Mitchell, James karakteri üzerinden ise her ne kadar şüphe götürmez bir sevgi ilişkisine ve ideal bir seks partnerine sahip olunsa da bireylerin kendilerine ait bir dünyası olması gerektiğinin ve bazen insanların arayışlarında partnerlerinden bağımsız olmalarının önemine değinir. Jamie, partneri James adına konuşmakta, James adına düşünmekte ve James adına da sevmeye çalışmaktadır. James’in ihtiyacı olan ise uzun yılların ardından sevildiğini hissedebilmek için arada bir mesafe bırakmak, sahip olduklarını ve ihtiyacı olanları sorgulama imkanına kavuşmaktır.

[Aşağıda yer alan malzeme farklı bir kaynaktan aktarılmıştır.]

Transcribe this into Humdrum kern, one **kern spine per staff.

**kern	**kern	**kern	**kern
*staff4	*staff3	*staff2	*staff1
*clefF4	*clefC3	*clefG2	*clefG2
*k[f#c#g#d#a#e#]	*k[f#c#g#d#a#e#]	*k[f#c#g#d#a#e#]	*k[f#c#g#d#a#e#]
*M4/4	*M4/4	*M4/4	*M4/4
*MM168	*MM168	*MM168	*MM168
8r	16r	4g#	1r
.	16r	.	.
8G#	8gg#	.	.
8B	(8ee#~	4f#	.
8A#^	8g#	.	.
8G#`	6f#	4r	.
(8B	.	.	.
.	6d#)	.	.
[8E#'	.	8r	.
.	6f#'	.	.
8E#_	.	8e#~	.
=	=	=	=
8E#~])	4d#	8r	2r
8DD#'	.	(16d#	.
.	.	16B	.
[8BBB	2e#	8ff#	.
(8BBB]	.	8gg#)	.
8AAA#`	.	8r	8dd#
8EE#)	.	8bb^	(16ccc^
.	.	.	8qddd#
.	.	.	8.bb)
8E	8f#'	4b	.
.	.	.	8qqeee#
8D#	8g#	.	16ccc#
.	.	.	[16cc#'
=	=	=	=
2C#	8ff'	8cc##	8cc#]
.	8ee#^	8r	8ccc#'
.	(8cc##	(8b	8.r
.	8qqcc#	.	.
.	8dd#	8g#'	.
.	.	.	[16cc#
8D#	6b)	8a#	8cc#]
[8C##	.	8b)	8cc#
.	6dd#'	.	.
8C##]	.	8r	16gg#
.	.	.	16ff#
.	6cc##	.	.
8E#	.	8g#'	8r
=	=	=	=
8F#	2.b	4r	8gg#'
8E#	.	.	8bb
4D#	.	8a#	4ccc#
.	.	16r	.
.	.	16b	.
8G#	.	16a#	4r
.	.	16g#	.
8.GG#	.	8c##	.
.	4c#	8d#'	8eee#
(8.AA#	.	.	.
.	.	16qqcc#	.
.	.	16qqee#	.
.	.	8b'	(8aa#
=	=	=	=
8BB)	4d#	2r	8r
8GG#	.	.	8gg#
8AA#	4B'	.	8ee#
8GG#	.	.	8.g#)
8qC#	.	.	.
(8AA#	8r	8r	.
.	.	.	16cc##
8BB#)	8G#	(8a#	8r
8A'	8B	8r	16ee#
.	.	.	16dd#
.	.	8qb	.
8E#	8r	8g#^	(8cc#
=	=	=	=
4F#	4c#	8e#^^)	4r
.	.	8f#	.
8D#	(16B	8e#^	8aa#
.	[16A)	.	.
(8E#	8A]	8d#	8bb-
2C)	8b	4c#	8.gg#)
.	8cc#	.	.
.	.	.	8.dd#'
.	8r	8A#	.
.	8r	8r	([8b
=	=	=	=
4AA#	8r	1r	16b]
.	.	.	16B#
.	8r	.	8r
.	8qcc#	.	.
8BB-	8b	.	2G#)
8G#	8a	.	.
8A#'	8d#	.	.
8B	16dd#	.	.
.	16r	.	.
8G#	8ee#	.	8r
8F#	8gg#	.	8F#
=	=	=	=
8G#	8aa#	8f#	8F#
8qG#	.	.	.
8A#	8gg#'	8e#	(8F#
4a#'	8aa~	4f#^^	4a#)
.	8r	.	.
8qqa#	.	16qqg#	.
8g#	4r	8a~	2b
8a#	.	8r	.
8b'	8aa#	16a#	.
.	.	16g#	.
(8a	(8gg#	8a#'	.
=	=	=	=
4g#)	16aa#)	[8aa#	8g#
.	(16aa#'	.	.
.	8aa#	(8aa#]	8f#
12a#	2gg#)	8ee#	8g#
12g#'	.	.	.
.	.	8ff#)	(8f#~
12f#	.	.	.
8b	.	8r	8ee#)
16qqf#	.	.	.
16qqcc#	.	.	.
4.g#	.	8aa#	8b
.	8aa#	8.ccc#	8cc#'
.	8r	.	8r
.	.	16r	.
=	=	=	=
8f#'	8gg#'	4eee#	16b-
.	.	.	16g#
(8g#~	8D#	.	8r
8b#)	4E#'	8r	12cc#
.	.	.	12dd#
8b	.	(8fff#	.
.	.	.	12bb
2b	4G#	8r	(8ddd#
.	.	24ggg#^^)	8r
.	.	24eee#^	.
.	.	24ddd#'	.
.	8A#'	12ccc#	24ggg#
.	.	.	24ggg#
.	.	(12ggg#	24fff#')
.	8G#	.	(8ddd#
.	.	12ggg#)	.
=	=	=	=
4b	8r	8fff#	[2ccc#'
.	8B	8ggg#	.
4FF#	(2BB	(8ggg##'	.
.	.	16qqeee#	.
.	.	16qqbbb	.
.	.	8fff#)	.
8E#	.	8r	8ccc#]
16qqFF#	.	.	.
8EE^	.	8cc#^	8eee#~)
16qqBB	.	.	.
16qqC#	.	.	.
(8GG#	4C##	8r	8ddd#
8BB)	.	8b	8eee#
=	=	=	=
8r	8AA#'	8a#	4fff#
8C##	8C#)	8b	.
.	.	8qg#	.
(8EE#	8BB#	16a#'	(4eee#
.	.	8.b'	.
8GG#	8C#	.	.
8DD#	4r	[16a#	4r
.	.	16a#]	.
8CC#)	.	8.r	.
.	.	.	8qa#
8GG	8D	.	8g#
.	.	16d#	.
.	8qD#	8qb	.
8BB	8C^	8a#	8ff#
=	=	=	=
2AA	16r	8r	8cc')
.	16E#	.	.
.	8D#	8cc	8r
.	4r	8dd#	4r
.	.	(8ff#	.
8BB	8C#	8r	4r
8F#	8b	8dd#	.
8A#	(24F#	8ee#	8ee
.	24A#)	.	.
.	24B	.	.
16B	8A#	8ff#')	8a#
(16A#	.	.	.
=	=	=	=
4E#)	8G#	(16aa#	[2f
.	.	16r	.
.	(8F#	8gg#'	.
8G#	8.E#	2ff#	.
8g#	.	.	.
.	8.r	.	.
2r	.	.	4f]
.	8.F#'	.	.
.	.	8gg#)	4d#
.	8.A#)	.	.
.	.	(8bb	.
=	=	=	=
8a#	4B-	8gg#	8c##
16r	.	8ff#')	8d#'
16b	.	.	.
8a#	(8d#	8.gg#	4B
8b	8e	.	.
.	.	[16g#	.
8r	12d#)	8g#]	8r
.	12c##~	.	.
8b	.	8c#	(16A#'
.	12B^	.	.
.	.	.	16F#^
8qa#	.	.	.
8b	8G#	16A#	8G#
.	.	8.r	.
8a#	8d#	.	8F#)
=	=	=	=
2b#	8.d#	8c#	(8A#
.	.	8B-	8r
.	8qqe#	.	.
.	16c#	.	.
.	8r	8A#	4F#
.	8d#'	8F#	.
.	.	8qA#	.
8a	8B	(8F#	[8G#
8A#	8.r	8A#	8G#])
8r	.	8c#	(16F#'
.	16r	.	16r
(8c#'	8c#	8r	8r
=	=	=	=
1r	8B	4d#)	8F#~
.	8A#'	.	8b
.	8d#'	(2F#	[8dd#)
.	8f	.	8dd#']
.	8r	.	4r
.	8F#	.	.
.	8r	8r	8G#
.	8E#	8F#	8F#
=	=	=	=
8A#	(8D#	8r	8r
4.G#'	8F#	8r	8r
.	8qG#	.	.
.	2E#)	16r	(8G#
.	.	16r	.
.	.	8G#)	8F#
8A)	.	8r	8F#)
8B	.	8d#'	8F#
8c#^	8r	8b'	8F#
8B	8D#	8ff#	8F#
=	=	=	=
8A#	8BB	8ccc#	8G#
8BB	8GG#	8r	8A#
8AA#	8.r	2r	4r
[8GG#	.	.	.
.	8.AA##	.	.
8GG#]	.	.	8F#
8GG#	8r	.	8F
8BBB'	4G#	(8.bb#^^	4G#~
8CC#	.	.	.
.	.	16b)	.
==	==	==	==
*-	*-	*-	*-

Filmdeki gerçek seks sahneleri sebebiyle yaşanan sorunlar ve alınan eleştiriler en çok Sofia’yı oynayan Sook-Yin Lee’nin başını ağrıtmıştır. Çekimler sırasında Kanada’nın CBC radyosunda program sunmakta olan Lee işten çıkarılmak istenir. Ancak halkın Lee’ye desteğine Francis Ford Coppola, David Cronenberg, Atom Egoyan, Julianne Moore, Yoko Ono, Michael Stipe, Gus Van Sant, Moby gibi isimler de eklenince CBC geri adım atar. Son olarak filmin Yo La Tengo ve Scott Matthew önderliğindeki soundtrack içeriği de dikkat çekicidir.
İşletme ve Radyo-TV-Sinema mezunu. Eleştirel alanında aktif olmaya DVD+ dergisinin resmi forumunda moderatörlük yaparak başladı. İlk eleştirileri ise 2008 yılında Kanal D Home Video dergisinde yayınlandı. 2009’da Sinemaximum sitesinde, 2010’dan itibaren ise kişisel blogunda yazmaya devam ederken Aralık 2013’de Cineritüel’e katıldı. Antalya’da yaşamaktadır.